= Material =
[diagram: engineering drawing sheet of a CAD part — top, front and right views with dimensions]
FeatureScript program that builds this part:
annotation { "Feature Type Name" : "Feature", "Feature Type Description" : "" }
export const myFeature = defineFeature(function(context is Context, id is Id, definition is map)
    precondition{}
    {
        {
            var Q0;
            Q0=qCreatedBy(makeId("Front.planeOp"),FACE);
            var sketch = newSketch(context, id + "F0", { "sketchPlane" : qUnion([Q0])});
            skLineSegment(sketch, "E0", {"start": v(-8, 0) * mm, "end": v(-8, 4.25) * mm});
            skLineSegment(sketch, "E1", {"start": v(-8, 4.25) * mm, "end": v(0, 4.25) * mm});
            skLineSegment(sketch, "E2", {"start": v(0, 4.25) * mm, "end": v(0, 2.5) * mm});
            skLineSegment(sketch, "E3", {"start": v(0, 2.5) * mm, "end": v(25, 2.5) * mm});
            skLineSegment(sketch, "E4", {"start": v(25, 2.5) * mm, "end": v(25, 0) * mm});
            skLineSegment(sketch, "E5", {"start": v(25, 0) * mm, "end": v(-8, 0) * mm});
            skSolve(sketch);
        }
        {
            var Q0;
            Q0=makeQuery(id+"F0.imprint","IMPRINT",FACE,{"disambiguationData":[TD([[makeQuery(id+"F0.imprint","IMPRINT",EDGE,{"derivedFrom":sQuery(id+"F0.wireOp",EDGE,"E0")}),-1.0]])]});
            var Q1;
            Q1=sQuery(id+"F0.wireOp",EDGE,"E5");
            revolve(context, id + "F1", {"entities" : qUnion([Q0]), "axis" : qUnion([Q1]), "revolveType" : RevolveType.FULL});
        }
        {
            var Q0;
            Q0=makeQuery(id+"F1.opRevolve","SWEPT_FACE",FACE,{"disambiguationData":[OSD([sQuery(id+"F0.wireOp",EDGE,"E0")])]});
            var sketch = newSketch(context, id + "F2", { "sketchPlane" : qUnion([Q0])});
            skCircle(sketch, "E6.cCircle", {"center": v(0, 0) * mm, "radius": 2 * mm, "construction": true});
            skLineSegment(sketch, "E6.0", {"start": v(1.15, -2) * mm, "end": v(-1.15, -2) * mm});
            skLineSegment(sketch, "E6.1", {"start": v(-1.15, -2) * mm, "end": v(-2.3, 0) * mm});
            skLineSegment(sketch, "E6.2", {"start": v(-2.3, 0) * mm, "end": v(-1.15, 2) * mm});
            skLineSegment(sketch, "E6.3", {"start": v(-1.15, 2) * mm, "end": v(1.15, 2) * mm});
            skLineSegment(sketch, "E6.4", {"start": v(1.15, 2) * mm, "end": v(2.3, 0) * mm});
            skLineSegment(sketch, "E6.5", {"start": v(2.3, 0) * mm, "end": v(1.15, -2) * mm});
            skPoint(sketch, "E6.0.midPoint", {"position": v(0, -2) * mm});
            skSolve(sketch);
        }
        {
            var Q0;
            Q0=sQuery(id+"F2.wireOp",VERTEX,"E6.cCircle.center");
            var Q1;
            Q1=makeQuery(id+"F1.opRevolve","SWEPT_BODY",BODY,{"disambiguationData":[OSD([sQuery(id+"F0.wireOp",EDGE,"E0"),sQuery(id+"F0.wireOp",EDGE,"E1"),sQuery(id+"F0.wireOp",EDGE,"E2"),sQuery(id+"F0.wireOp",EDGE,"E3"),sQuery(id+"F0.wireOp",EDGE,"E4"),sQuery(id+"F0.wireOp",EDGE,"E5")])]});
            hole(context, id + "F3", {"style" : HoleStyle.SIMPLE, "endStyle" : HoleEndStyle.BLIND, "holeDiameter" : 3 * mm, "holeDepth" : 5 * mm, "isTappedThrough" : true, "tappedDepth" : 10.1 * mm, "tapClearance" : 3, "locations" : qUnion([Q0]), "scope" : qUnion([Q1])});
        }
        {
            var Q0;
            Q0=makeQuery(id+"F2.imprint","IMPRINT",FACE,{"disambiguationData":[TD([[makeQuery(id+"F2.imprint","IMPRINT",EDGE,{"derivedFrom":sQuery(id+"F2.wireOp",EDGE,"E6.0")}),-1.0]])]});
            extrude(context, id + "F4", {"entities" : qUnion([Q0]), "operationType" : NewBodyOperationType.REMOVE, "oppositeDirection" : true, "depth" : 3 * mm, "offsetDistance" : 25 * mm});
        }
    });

* * *

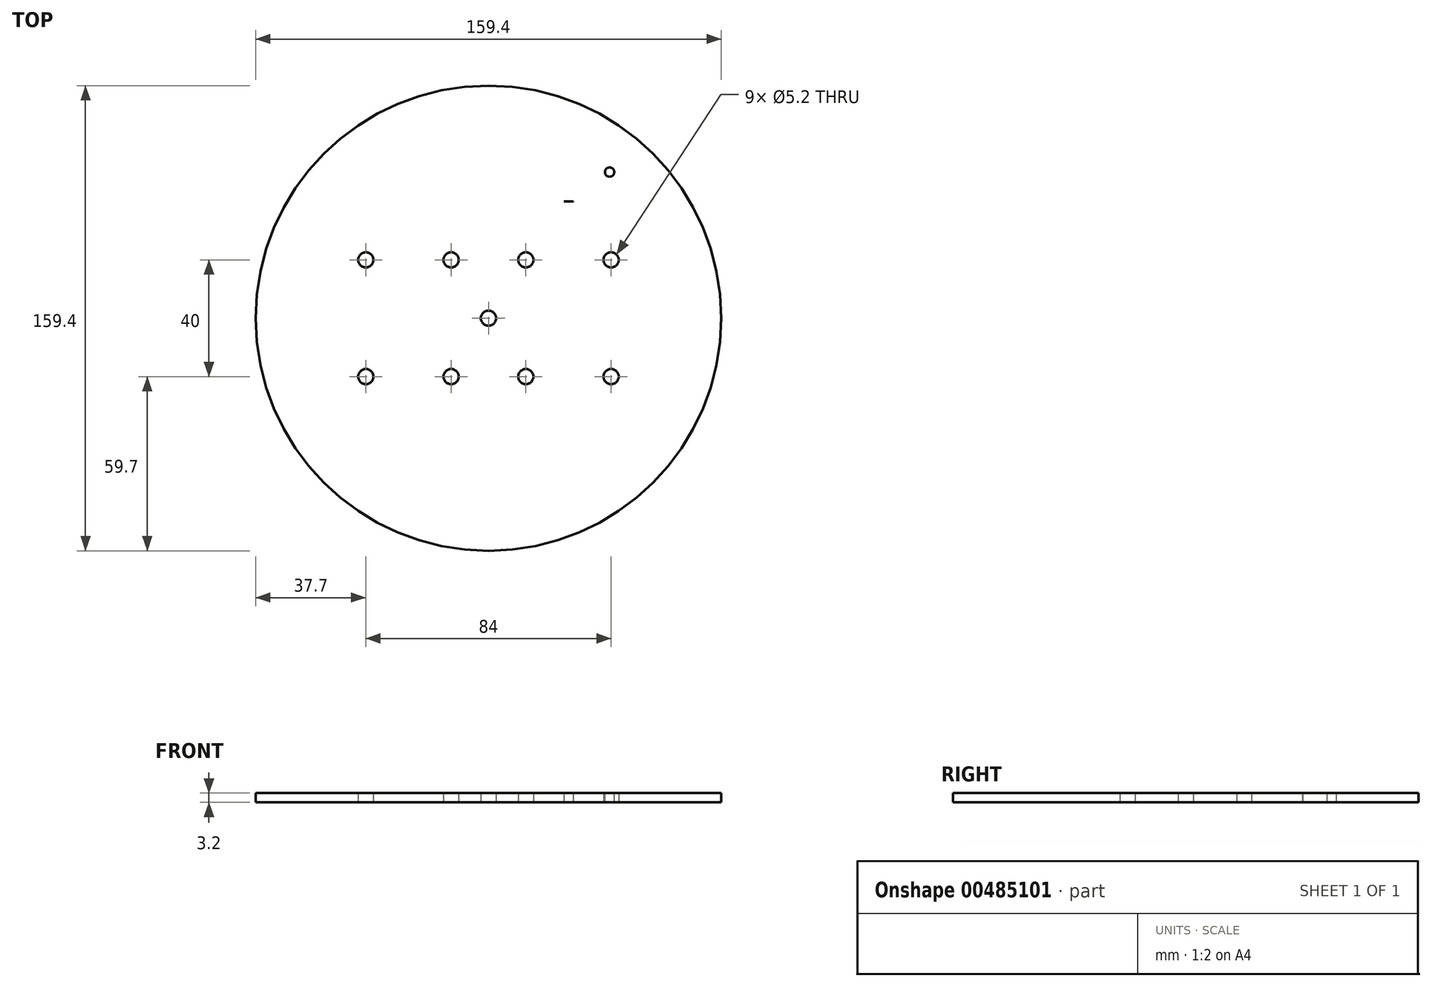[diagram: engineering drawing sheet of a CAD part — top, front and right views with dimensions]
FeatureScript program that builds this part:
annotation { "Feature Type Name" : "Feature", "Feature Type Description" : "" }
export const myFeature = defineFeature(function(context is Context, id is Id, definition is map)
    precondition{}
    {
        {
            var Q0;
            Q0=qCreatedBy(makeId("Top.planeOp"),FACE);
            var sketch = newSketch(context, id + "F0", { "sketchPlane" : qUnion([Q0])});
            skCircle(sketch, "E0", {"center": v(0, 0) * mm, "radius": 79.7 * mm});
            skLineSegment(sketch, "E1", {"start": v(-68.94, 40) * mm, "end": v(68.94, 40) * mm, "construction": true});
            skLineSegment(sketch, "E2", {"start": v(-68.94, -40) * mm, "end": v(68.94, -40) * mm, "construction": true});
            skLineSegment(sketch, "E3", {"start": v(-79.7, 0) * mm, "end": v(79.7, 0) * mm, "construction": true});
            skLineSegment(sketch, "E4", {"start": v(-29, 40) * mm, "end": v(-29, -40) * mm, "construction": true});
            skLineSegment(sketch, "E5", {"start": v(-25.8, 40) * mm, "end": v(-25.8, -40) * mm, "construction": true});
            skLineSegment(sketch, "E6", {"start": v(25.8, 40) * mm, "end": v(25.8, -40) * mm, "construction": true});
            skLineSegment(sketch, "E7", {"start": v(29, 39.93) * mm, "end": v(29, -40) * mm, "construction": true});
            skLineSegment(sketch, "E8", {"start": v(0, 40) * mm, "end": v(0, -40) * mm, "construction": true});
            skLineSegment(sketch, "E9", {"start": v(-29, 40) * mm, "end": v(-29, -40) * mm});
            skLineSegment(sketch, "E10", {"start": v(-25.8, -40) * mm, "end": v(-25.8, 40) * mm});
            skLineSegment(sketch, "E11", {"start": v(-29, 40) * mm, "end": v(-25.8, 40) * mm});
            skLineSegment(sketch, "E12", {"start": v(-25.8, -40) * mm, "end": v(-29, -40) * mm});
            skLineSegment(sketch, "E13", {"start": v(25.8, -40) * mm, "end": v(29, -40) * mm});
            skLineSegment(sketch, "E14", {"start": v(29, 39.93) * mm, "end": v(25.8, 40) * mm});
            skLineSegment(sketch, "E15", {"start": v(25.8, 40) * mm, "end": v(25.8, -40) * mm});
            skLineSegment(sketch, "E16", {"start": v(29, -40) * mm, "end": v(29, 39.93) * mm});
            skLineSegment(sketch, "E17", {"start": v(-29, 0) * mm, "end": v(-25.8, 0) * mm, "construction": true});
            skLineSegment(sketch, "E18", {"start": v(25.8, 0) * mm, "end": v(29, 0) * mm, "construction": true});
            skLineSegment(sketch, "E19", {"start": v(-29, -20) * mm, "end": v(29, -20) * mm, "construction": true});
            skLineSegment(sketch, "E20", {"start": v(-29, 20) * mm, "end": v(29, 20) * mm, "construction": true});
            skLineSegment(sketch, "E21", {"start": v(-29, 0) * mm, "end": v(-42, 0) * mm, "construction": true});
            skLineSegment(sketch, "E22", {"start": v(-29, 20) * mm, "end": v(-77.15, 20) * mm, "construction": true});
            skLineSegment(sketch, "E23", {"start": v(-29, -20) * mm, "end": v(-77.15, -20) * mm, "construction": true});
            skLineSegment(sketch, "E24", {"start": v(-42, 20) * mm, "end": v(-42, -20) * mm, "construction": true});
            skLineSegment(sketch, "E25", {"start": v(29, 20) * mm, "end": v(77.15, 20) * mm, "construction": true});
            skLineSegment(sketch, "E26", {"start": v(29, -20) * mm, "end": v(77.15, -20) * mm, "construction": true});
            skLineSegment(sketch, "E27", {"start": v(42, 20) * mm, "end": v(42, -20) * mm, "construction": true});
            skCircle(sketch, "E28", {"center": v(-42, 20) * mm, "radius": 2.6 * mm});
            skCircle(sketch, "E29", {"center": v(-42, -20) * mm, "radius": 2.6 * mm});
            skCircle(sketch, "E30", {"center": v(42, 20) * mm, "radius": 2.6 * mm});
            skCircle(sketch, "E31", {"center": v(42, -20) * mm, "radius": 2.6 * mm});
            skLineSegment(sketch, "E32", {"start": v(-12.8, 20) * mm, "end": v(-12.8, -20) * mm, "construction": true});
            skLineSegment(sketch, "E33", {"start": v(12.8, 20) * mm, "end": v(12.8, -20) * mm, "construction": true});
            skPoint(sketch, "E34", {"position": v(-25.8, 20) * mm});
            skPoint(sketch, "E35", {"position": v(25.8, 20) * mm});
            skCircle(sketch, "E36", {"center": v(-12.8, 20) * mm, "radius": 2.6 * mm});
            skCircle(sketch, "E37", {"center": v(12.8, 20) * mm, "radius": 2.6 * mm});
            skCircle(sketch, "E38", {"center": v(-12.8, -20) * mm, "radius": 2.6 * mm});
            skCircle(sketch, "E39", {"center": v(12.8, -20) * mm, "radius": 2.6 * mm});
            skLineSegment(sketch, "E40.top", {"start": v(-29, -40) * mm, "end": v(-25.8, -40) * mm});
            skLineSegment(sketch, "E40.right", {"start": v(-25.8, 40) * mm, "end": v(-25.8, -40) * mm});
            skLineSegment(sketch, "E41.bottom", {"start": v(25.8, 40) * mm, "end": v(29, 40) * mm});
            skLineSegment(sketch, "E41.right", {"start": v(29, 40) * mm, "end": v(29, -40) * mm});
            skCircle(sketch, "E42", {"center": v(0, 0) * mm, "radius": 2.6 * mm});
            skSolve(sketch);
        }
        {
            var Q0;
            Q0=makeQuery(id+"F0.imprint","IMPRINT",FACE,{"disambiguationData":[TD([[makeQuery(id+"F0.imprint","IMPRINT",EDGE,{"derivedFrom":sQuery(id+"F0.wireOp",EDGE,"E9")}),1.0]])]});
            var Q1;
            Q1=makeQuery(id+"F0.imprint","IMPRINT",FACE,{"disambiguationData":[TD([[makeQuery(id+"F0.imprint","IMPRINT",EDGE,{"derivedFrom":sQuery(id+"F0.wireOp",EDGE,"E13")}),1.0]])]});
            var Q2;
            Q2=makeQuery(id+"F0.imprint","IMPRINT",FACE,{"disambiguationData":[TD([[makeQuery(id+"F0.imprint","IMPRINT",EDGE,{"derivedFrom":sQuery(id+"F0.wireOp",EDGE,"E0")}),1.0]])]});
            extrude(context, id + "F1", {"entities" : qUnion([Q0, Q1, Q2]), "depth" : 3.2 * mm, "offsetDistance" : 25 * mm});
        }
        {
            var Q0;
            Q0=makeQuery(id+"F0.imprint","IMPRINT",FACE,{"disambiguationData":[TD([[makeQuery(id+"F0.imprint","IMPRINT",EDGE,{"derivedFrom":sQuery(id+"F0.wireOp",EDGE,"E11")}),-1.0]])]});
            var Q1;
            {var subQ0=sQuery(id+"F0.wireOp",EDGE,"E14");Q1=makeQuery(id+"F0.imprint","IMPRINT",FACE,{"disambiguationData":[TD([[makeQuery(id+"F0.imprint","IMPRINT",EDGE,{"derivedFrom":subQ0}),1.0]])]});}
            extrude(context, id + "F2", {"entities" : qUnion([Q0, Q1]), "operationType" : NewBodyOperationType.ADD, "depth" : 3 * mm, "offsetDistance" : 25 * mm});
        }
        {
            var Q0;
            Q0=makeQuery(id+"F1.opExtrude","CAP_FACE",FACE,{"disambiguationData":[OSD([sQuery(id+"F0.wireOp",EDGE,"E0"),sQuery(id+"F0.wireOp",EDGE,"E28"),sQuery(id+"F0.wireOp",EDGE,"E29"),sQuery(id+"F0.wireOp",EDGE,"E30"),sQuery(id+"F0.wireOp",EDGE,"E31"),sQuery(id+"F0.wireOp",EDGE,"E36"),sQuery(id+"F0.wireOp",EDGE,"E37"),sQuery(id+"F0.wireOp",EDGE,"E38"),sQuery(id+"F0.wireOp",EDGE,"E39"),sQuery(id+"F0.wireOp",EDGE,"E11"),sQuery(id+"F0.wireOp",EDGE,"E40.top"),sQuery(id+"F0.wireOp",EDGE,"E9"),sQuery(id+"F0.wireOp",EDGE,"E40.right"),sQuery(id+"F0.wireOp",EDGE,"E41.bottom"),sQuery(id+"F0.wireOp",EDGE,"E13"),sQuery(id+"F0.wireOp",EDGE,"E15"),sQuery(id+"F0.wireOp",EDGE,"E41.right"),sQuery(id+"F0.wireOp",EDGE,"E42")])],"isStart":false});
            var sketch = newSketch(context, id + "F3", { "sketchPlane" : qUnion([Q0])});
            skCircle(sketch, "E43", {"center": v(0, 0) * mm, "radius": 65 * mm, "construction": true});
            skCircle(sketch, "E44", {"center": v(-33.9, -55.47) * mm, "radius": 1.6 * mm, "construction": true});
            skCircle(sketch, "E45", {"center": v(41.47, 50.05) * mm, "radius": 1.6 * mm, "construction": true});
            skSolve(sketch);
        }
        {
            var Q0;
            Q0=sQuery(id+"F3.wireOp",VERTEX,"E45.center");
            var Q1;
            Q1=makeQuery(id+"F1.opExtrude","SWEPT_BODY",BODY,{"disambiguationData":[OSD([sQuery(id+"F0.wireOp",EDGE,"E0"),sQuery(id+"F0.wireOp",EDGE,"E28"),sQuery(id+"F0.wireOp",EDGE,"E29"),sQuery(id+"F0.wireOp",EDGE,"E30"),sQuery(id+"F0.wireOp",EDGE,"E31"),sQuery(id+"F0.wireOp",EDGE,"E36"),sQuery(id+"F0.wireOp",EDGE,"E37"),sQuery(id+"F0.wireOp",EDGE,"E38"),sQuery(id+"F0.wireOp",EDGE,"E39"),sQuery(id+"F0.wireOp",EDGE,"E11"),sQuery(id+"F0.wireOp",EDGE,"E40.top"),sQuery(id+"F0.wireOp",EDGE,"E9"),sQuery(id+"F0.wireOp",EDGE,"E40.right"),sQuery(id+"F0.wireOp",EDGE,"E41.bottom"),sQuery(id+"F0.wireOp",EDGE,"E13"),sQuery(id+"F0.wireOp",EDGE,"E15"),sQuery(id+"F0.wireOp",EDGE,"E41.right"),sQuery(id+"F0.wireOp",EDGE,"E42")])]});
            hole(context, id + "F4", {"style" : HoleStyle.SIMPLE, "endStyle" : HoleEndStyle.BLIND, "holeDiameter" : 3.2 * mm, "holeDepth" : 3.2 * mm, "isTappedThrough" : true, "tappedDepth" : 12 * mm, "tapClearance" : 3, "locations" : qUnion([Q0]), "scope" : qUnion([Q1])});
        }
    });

* * *

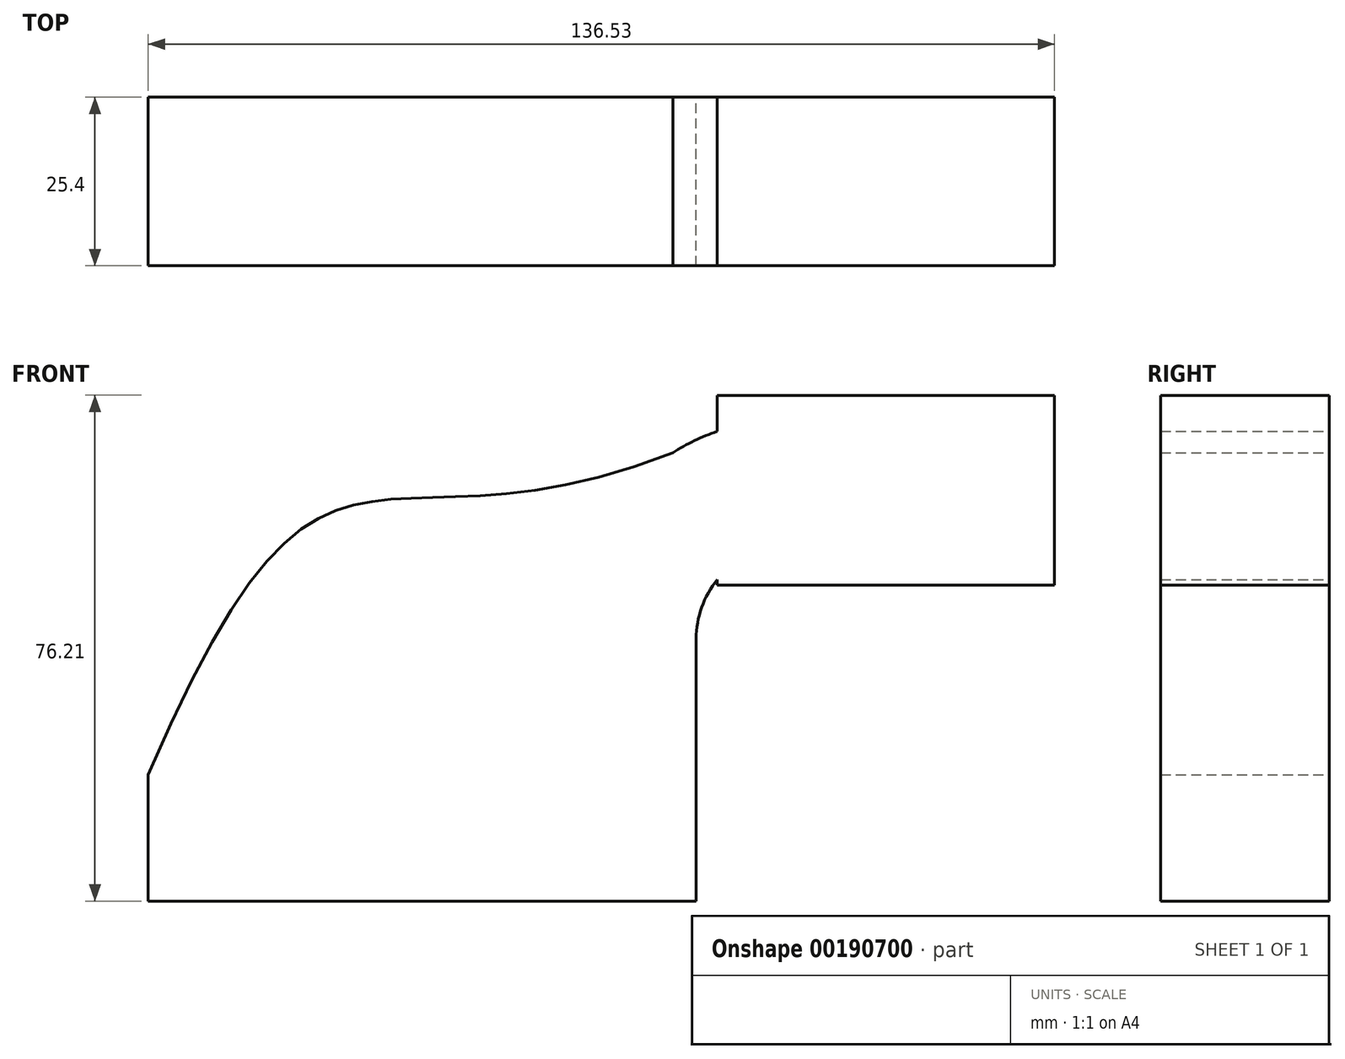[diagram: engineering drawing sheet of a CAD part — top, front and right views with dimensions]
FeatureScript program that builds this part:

= Exercise instructions =
Locate every line in the records above that contains the string "opRevolve", and copy each such line in full.

= Exercise result =
            Q0=makeQuery(id+"F1.opRevolve","SWEPT_FACE",FACE,{"disambiguationData":[OSD([sQuery(id+"F0.wireOp",EDGE,"E0")])]});
            Q1=makeQuery(id+"F1.opRevolve","SWEPT_BODY",BODY,{"disambiguationData":[OSD([sQuery(id+"F0.wireOp",EDGE,"E0"),sQuery(id+"F0.wireOp",EDGE,"E1"),sQuery(id+"F0.wireOp",EDGE,"E2"),sQuery(id+"F0.wireOp",EDGE,"E3"),sQuery(id+"F0.wireOp",EDGE,"E4"),sQuery(id+"F0.wireOp",EDGE,"E5")])]});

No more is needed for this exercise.